Internet-Recherche

Rein theoretisch müsste ein/e Schriftsteller/in gar nicht mehr aus dem Haus gehen, um für ein Buch die notwendigen Recherchen anzustellen. Es ist faszinierend, was man alles durch das Internet herausfinden kann. Dabei handelt es sich nicht nur geschichtliche Details, zum Beispiel Kleidung oder Politik, sondern auch um Örtlichkeiten. Gerade darin liegt aber auch eine Gefahr.

Guter Geschichtsunterricht in der Schule sollte uns bereits gelehrt haben, mehr als eine Quelle zu untersuchen und besonders bei Wikipedia vorsichtig zu sein. Das ist sicherlich auch allen klar, die ein Buch schreiben. Allerdings können auch mehrere Quellen in die Irre führen oder wichtige Einzelheiten auslassen.

Ich komme gerade von einem Ausflug an einen Ort zurück, der eine wesentliche Rolle in meinem nächsten Buch spielt. Eigentlich kannte ich die Gegend bereits gut, oder dachte zumindest so, und hatte sie dementsprechend detailliert beschrieben. Zu meiner großen Überraschung stellte sich jedoch heraus, dass mein kleiner Ausflug absolut nötig gewesen war: Mir war gar nicht bewusst gewesen, dass sich das im Buch beschriebene Dorf auf einer steilen Anhöhe befindet, auf die sich mein Auto tatsächlich im ersten Gang quälen musste. Google Maps hat mir das verschwiegen, und es hätte peinlich werden können, eine so wichtige Einzelheit nicht zu erwähnen.
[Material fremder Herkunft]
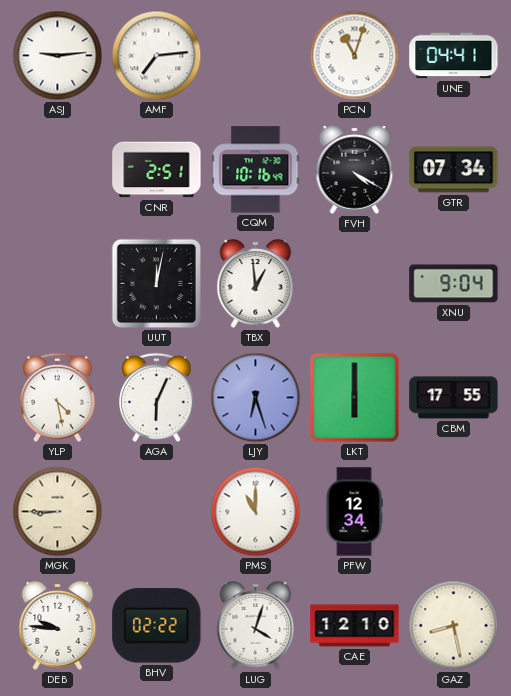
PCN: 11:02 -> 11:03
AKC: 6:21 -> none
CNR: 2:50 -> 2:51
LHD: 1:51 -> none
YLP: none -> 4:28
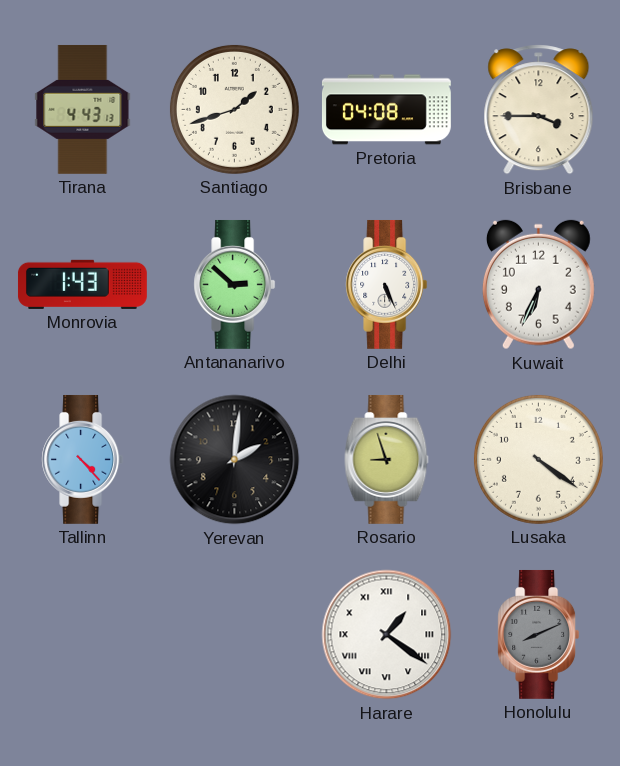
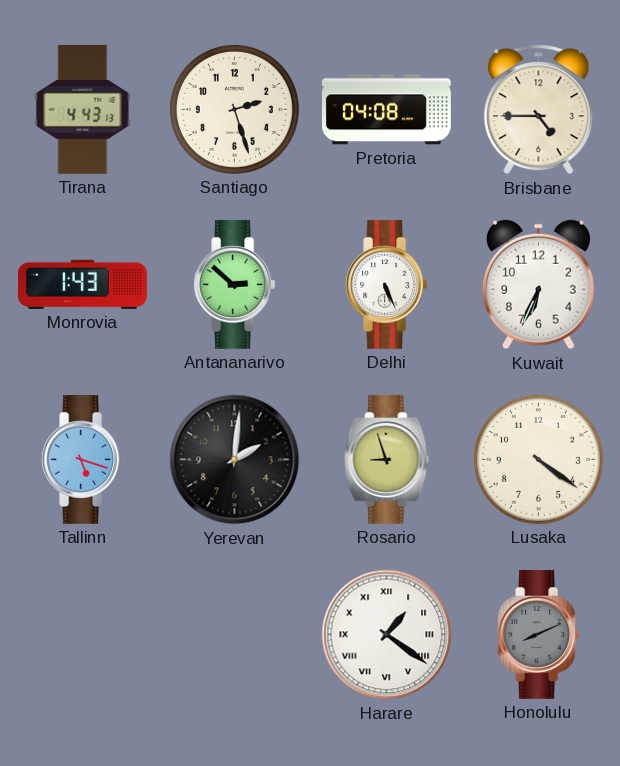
Santiago: 1:42 -> 2:27
Brisbane: 3:45 -> 4:45
Tallinn: 4:23 -> 5:18
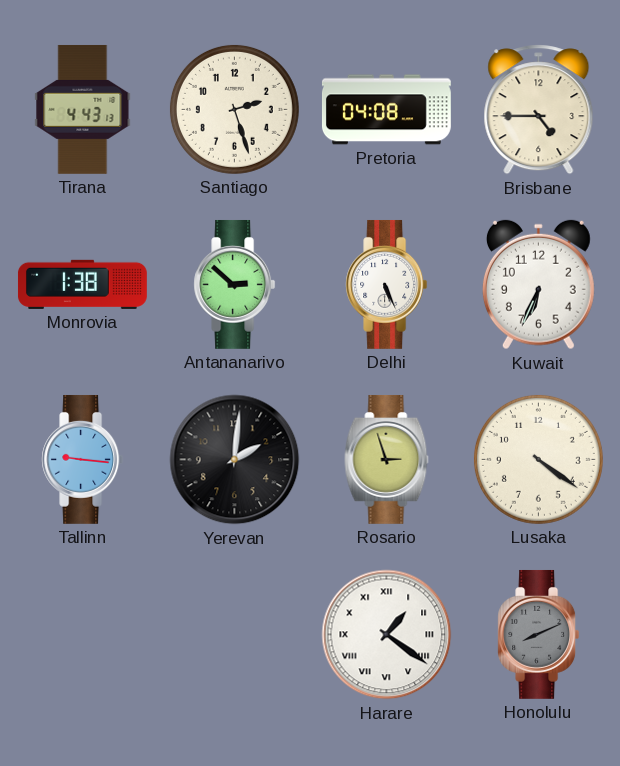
Monrovia: 1:43 -> 1:38
Tallinn: 5:18 -> 9:16
Rosario: 8:57 -> 2:57
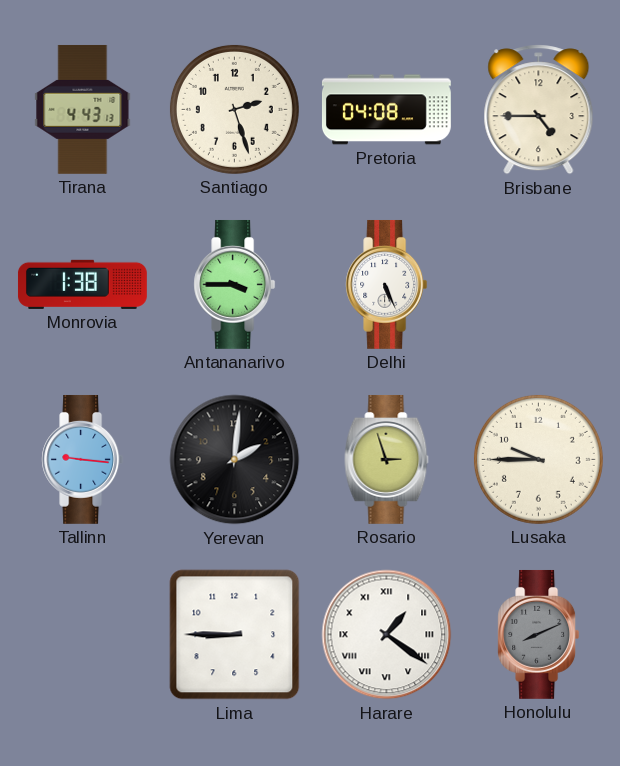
Antananarivo: 2:52 -> 3:45
Kuwait: 6:34 -> none
Lusaka: 4:21 -> 9:45
Lima: none -> 8:45
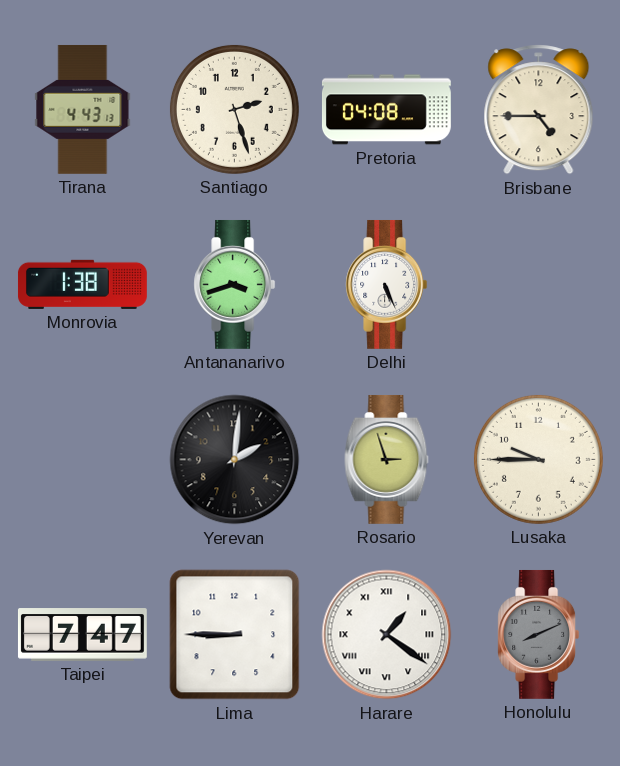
Antananarivo: 3:45 -> 3:42
Tallinn: 9:16 -> none
Taipei: none -> 7:47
Deshalb hatte es auch so lange gedauert, bis ich mit meinen Nachforschungen in „Mrs Mahoney’s Secret War“ zufrieden war. Es ist keine Lüge, dass ich neun Jahre dafür gebraucht habe. So nützlich das Internet auch in diesem Projekt war, so lückenhaft stellte es sich dennoch heraus. Ohne die örtliche Bibliothek und die des Imperial War Museums hätte ich nie wissen können, wie genau beispielsweise die Flugblätter aussahen, die die Alliierten über ausgesuchte Orte in Deutschland abgeworfen hatten. Gewisse Zeugenaussagen der Zeit konnte ich ebenfalls nur durch traditionelles Ausleihen bzw. Ankauf von Büchern lesen, und mein Besuch in Bletchley Park hat dazu geführt, dass ich selber auf einer Enigma-Maschine tippen durfte. In keiner Quelle, weder Internet noch Büchern, fand sich die Information, wie es sich anfühlt, die Tastatur der Kodiermaschine zu bedienen.

Traditionalisten werden sich bestätigt fühlen: das Internet kann eben nicht auf alles eine Antwort finden, und gute Autor/inn/en müssen tatsächlich mehr tun, als ihre Details auf dem Sofa zu googeln. Dies ist auch einer der Gründe, warum ich ein Projekt über eine Kreuzfahrer-Prinzessin zunächst auf Eis geschoben habe und mich stattdessen wieder mit einer faszinierenden europäischen Legende befasse. Wir haben ein herrliches Reservoir faszinierender Legenden, und ich freue mich über die Möglichkeit, der nächsten auf die Spur zu kommen.